[[ EXERCISE DATA, beginning ]]
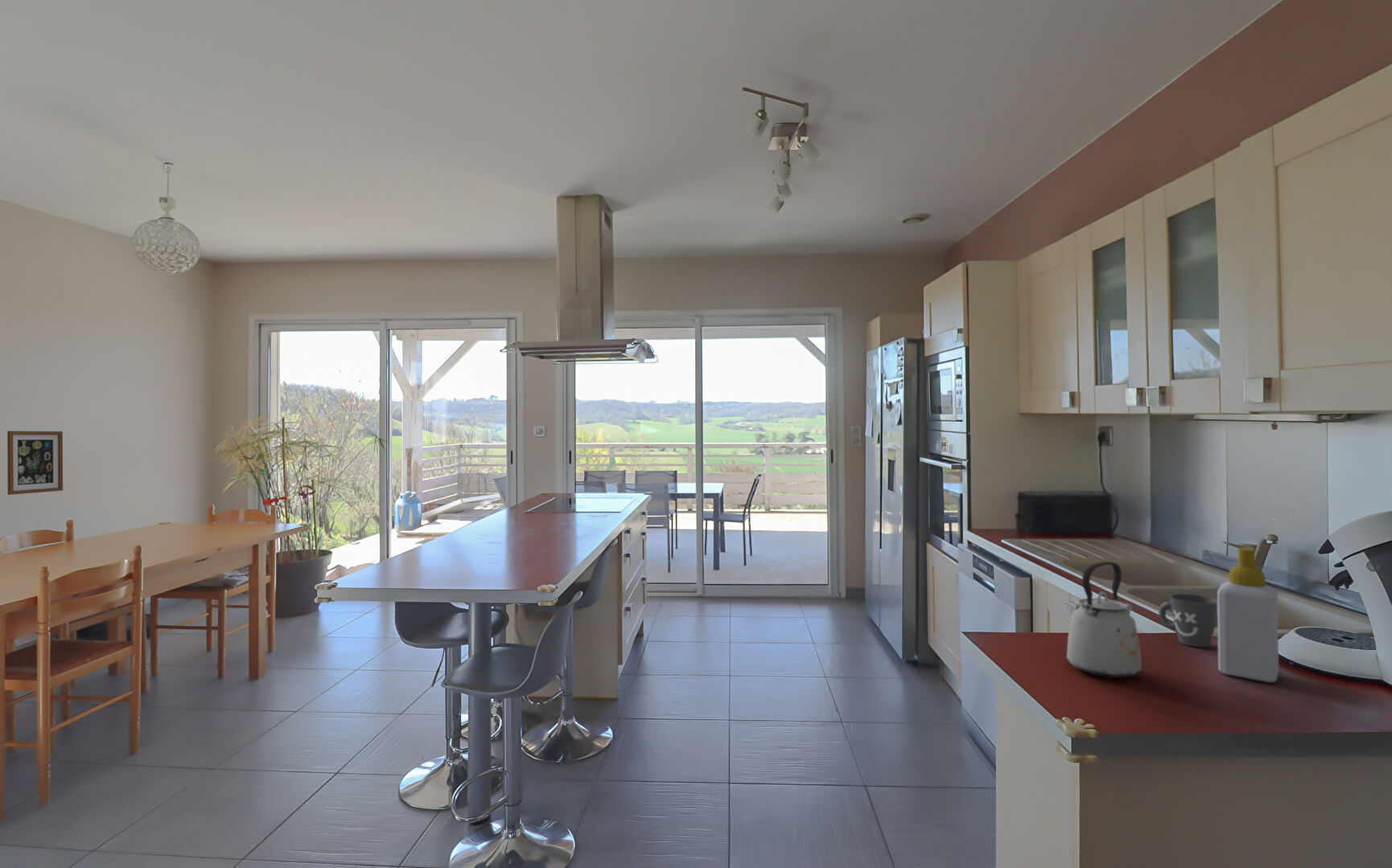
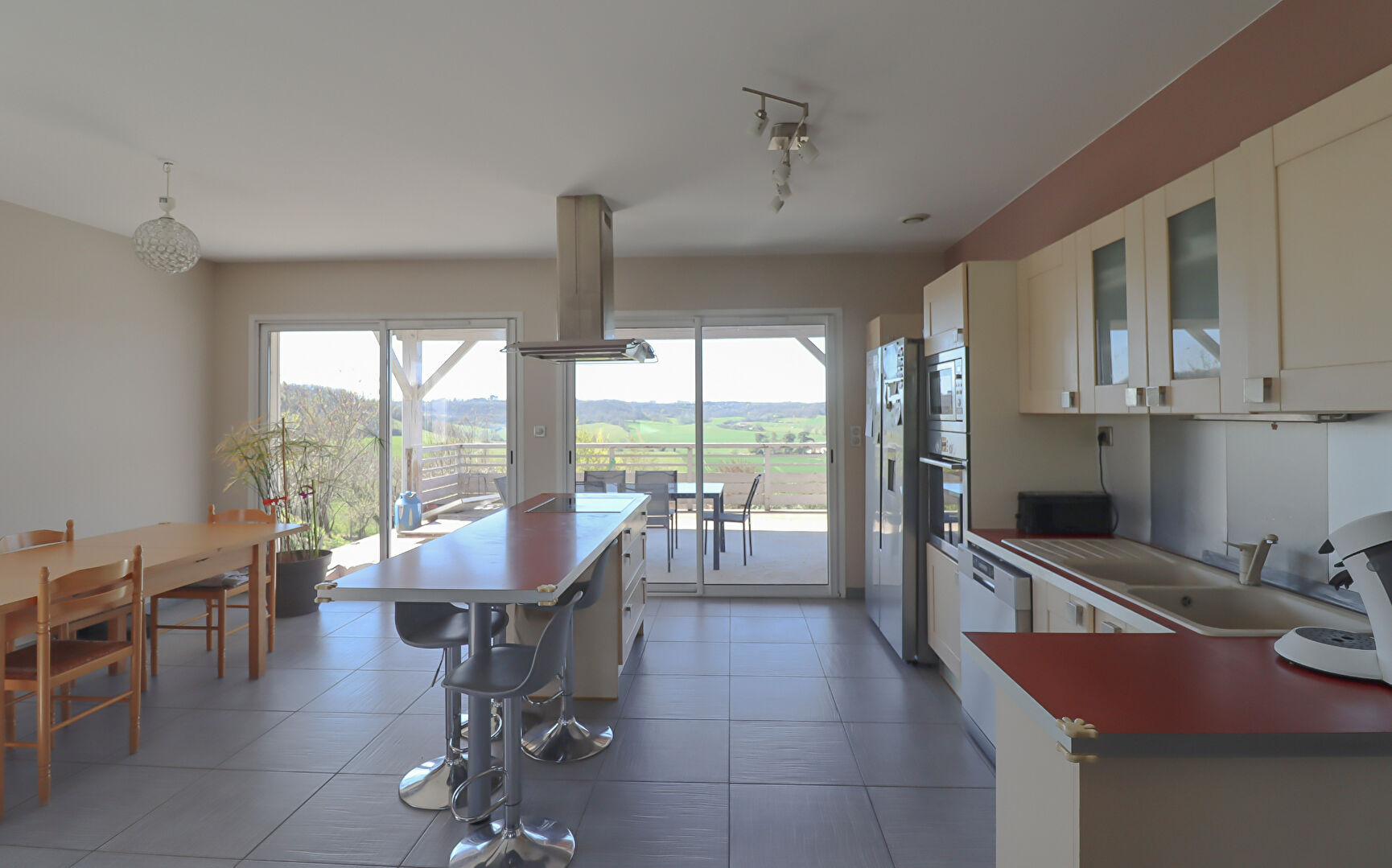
- mug [1158,593,1217,648]
- soap bottle [1217,546,1279,683]
- kettle [1066,561,1143,679]
- wall art [6,430,64,496]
[[ EXERCISE DATA, end ]]
WHAT TO DO: All of the lines above should be copied exactly, apart from the pictures.

YOUR RESPONSE:
- mug [1158,593,1217,648]
- soap bottle [1217,546,1279,683]
- kettle [1066,561,1143,679]
- wall art [6,430,64,496]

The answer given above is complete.